Haben Sie unter Ihren vielen Kunstwerken ein Lieblingsbild?
Nein, ich habe kein Lieblingsbild. Es gibt allerdings schon ein paar Bilder oder Künstler, zu denen ich eine größere Affinität habe als zu anderen. Hier in dem Zimmer hingen schon viele verschiedene Bilder. Dabei geht es mir um das „in Beziehung setzen“ und „Spannung erzeugen“ und weniger um das einzelne Werk!
Wie wichtig ist Ihnen der direkte Kontakt zu den Künstlern?
Das ist mir schon sehr wichtig. Mit vielen der Künstler, die ich in meiner Sammlung habe, bin ich bis heute befreundet. Es ist sehr schön mitzuerleben, wenn man Arbeiten von Künstlern gekauft hat, als diese noch ganz jung waren und diese nun die Pavillons in Venedig bespielen.
Gibt es einen Tipp, den Sie jungen Sammlern geben können?
Für junge Sammler, als „Einsteiger“, empfehle ich, mit Werken zu beginnen, denen sie gerne täglich begegnen und mit denen sie gerne leben möchten.Im Allgemeinen ist dabei das Gespür für gute Kunst nur durch das häufige und regelmäßige Betrachten von Kunstwerken, das Lesen von Fachliteratur, das Zuhören und Reden über Kunstwerke und Künstler zu erlangen.
Ihr Buch „Das Sammeln zeitgenössischer Kunst“ wurde gerade veröffentlicht. Was sind ihre nächsten Projekte?
Nachdem das Buch nun auf dem Markt ist, habe ich mir vorgenommen, zusammen mit einem anderen Sammler, das Thema „Digitale Sammlungsverwaltung“ für die eigene Sammlung,systematisch anzugehen.

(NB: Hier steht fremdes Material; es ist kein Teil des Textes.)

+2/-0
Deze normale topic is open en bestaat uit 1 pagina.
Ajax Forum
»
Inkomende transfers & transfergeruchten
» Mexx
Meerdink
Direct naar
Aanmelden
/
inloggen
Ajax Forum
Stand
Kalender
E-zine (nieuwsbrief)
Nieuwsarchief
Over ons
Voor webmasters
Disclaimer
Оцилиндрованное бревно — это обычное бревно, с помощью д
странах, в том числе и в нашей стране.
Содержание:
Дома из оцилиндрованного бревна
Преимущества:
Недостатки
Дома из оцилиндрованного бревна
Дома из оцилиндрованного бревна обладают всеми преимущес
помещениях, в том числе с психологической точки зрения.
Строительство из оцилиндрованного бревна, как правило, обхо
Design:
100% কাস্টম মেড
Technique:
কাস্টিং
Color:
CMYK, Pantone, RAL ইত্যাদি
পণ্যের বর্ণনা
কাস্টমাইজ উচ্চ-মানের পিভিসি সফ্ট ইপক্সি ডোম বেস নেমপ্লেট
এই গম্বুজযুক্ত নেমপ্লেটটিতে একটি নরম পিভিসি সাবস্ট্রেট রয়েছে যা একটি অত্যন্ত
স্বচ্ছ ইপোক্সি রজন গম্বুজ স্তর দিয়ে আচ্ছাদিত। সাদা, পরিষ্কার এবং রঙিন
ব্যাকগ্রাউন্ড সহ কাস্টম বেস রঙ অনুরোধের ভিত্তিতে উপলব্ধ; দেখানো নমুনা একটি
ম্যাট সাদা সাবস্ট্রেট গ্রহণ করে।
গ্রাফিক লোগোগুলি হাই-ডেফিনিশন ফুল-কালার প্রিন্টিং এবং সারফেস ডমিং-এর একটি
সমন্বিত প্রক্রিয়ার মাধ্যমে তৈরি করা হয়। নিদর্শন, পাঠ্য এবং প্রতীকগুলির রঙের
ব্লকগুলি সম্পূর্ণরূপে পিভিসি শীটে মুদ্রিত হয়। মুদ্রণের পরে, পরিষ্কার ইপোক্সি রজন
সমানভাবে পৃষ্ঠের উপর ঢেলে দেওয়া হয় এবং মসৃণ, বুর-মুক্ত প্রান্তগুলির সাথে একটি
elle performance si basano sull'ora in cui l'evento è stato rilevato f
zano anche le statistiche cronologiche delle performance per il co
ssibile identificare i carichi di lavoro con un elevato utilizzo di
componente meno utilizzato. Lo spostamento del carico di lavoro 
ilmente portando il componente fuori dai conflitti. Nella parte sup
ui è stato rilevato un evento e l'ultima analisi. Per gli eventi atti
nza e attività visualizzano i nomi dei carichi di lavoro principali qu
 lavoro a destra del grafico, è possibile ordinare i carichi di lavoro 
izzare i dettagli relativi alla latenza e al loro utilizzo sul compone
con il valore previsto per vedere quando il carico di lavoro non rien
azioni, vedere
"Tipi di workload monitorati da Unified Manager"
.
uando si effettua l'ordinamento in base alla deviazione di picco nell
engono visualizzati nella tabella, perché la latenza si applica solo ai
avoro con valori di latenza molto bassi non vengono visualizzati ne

Dazu gibt es in meinem Buch bereits ein Kapitel, das einen umfassenden Überblick über die, für verschiedene Einsatzbereiche relevanten Daten liefert, wobei es gilt, gemäß den eigenen Anforderungenen eine sinnvolle und wirtschaftlich vertretbare Auswahl für das eigene Informationssystem zu treffen.
Aber es gilt auch Verleihungen für Ausstellungen vorzubereiten, wie z.B. für die Ausstellung „Abstract Loop Austria – Kunst und visuelle Forschung seit 1950“ im Belvedere in Wien, Anfang 2016, wo aus meiner Sammlung einige Arbeiten von Gerwald Rockenschaub und eine von Gerald Miller zu sehen sein werden. Das Aufspüren und Finden von „Neuem“, nun mit einem Schwerpunkt auf CEE (Central and Eastern Europe), wird meine weitere Sammlungsausrichtung sein.